Ein Klassiker, erschienen 1857 und zunächst umstritten wegen einiger anstößiger Szenen.
Die Handlung, salopp zusammengefasst: Romantisch-schwärmerisch-naive Bauerntochter heiratet den erstbesten, der vorbeikommt, nämlich den Landarzt Bovary. Das Eheleben ist schnell ernüchternd, die Sehnsüchte nach wahrer Liebe, Reichtum und einem Dasein als Frau von Welt bleiben. Madame Bovary fühlt sich zu Leon hingezogen, der ähnlich wie sie schöngeistige Gedanken hegt. Es bleibt beim Schwärmen. Als Rodolphe, ein erfahrener Schürzenjäger, auftaucht, schafft er es mit Leichtigkeit, Emma Bovary zu erobern. Später taucht Leon wieder auf und diesmal bleibt es nicht beim schwärmerischen Entsagen. Emma, überfordert und schwankend zwischen Schwärmereien, der Suche nach Glück und der Flucht vor der kleinstädtischen Enge, verstrickt sich heillos und gibt mehr Geld aus als vorhanden. Das führt zur Katastrophe ...
Die Nebenfiguren (der Händler Lheureux, der Apotheker als Freund und Konkurrent, der Pfarrer) sind treffend gezeichnet und liefern ein überzogenes Abbild des ländlichen Lebens und der Versuche nach Höherem zu streben.
Warum hat dieser Roman soviel Aufsehen erregt?
Ich denke, eine Frau auf dem Weg ins Verderben zu zeigen, war 1857 ein Riesenskandal. Auch dürften die Nebenfiguren eine Reihe von Leuten geärgert haben, denen Flaubert einen Spiegel vorhält: Der Apotheker, dem mit seinem kindischen Streben nach Ruhm und schnellem wissenschaftlichem Erfolg jedes Mittel recht ist, der Pfarrer, der kein Ohr für echte Nöte und Gewissenskonflikte seiner Gemeindemitglieder hat, die Vertreter der Landwirtschaft, die einen Kongress abhalten, der Slapstickelemente enthält, die Reichen, die zwar über Besitz, nicht aber über Verstand verfügen. Die Hauptpersonen Emma und ihr Gatte sind übrigens auch keine Leute mit Verstand und Vorbildcharakter, Flaubert lässt sie re-agieren und überlässt sie zufälligen Begegnungen und Schicksalsschlägen.
Ich hatte zunächst einige Schwierigkeiten, das Buch zu lesen, weil von Anfang an klar war, dass Madame Bovary zielstrebig, entschuldigt den Ausdruck, in die Scheiße reitet und ich öfter das Bedürfnis hatte, das Mädel wachzurütteln. Mit etwas Abstand – schließlich handelt es sich nur um ein Buch – verging dieses Gefühl und der Lesegenuss überwog. Flaubert ist ein ausgezeichneter „Maler“, er beschreibt Gegenden, die Atmosphäre eines Hauses, den Charakter der einzelnen Figuren mit Liebe zum Detail.

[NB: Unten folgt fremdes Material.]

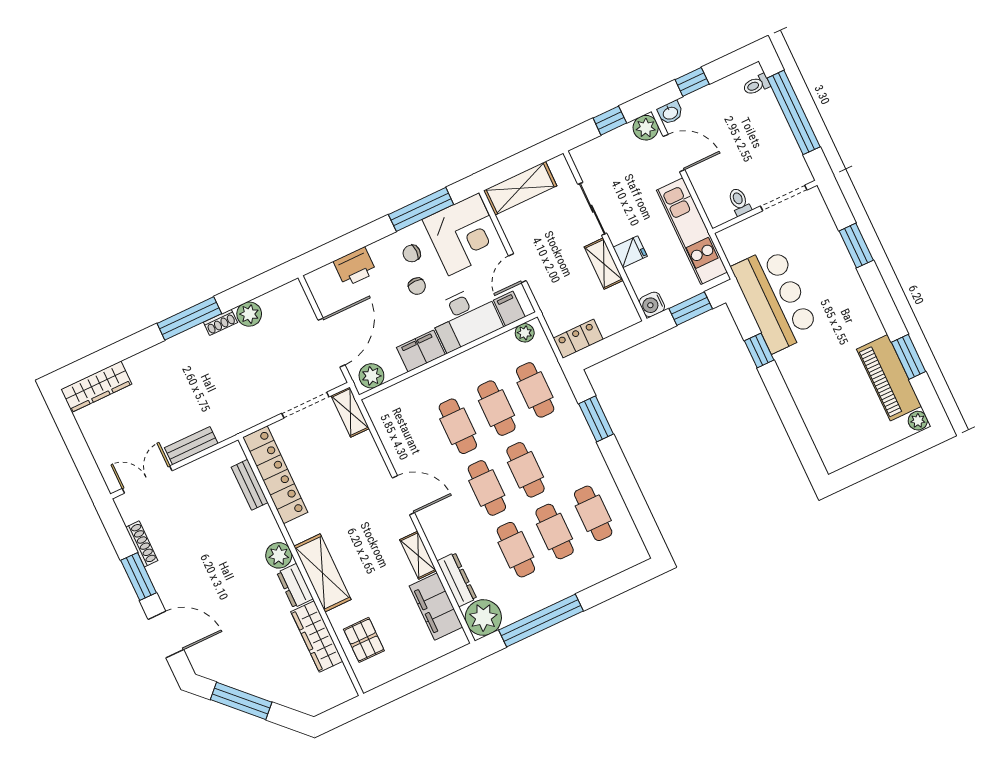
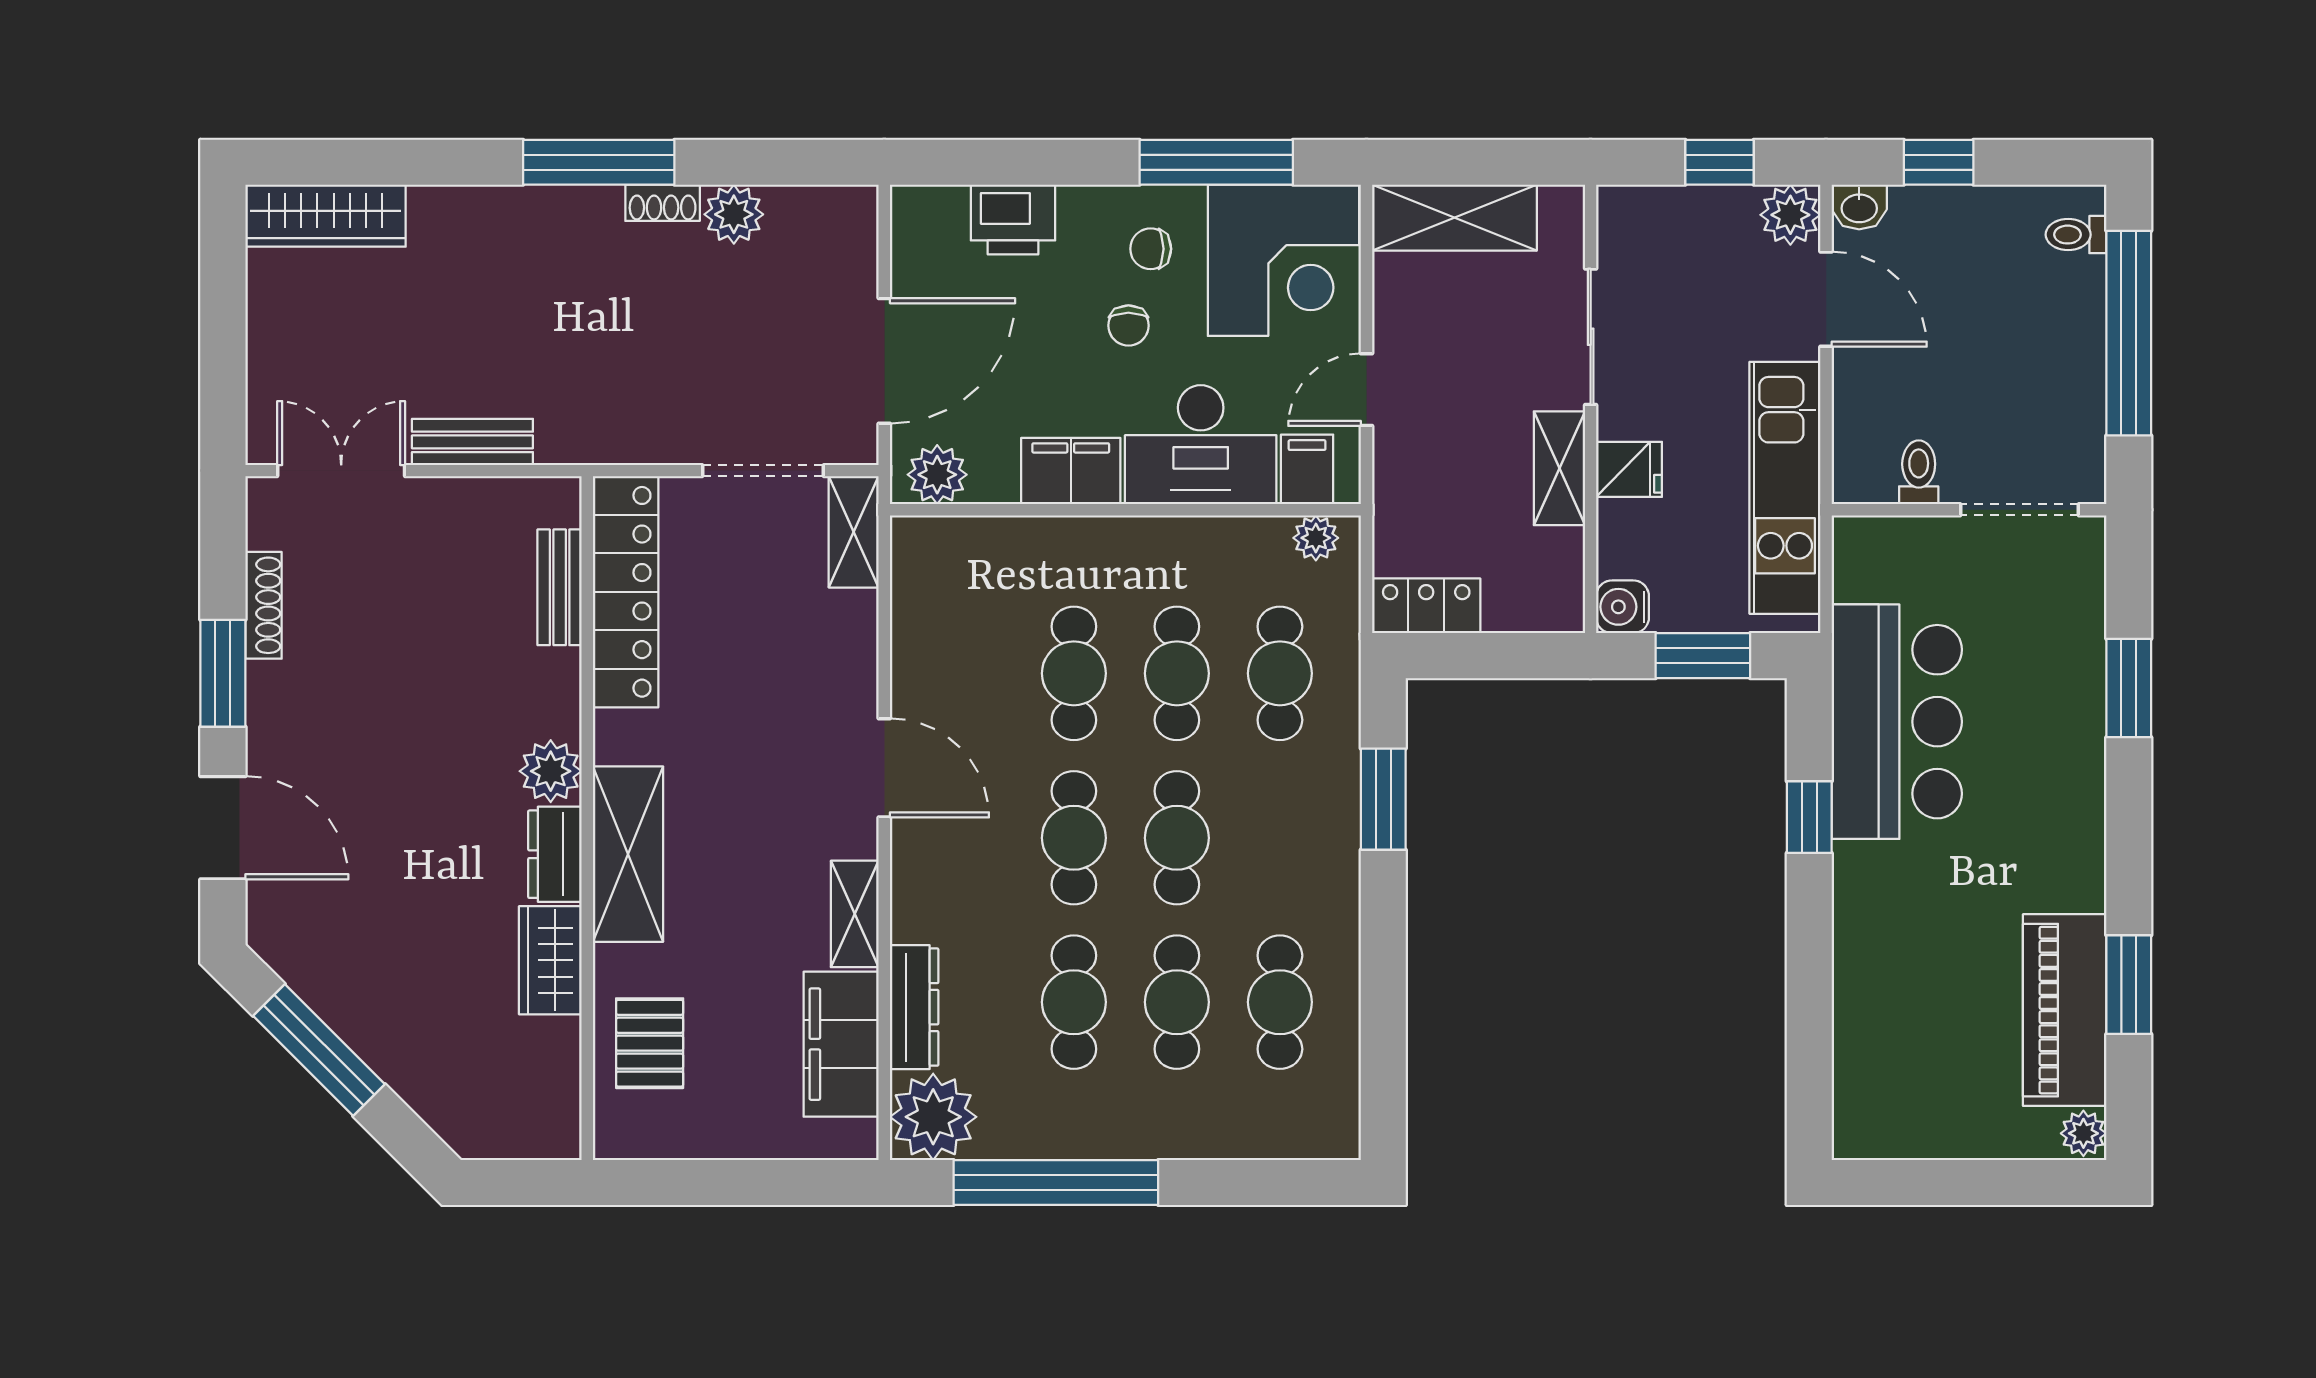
wardrobe: (317, 637) -> (550, 960), width x0.67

Madame Bovary ist mehrfach verfilmt worden – ich weiß noch nicht, ob ich den Leseeindruck mit einem Film verwässere oder bereichere. Wenn jemand von euch mit einem Film Erfahrung gemacht hat, sagt bitte Bescheid, mich interessiert eure Meinung.
Ein Makel: Ich nörgle gern über schludrige Übersetzungen. Madame Bovary ist häufig neu übersetzt worden, meine Ausgabe (übersetzt von Ilse Perker und Ernst Sander) ist weder schlecht noch gut, sie ist eine von vielen. Das Ärgerliche an der französischen Sprache ist für mich die unzureichende Übertragbarkeit. Ein Beispiel: Der Satz „On parle“ ist wörtlich mit „Man redet“ idiotisch übersetzt, erfordert interpretierendes Übersetzen: Sie reden – Alle reden – Es wird geredet.
Aus diesem Grund habe ich eine gekürzte Ausgabe in der Originalsprache parallel gelesen und bin im Nachhinein zufrieden.
Reclam Universal-Bibliothek: Madame Bovary, Èdition abrégée, ISBN 3-15-009142-X
In einer alten Ausgabe der Fischer-Bücherei des Wissens (TB von 1969, Interpretationen VI, Französische Literatur von Beaumarchais bis Camus, keine ISBN) habe ich noch einen Beitrag zu Madame Bovary gefunden, der Hintergrundinformationen liefert.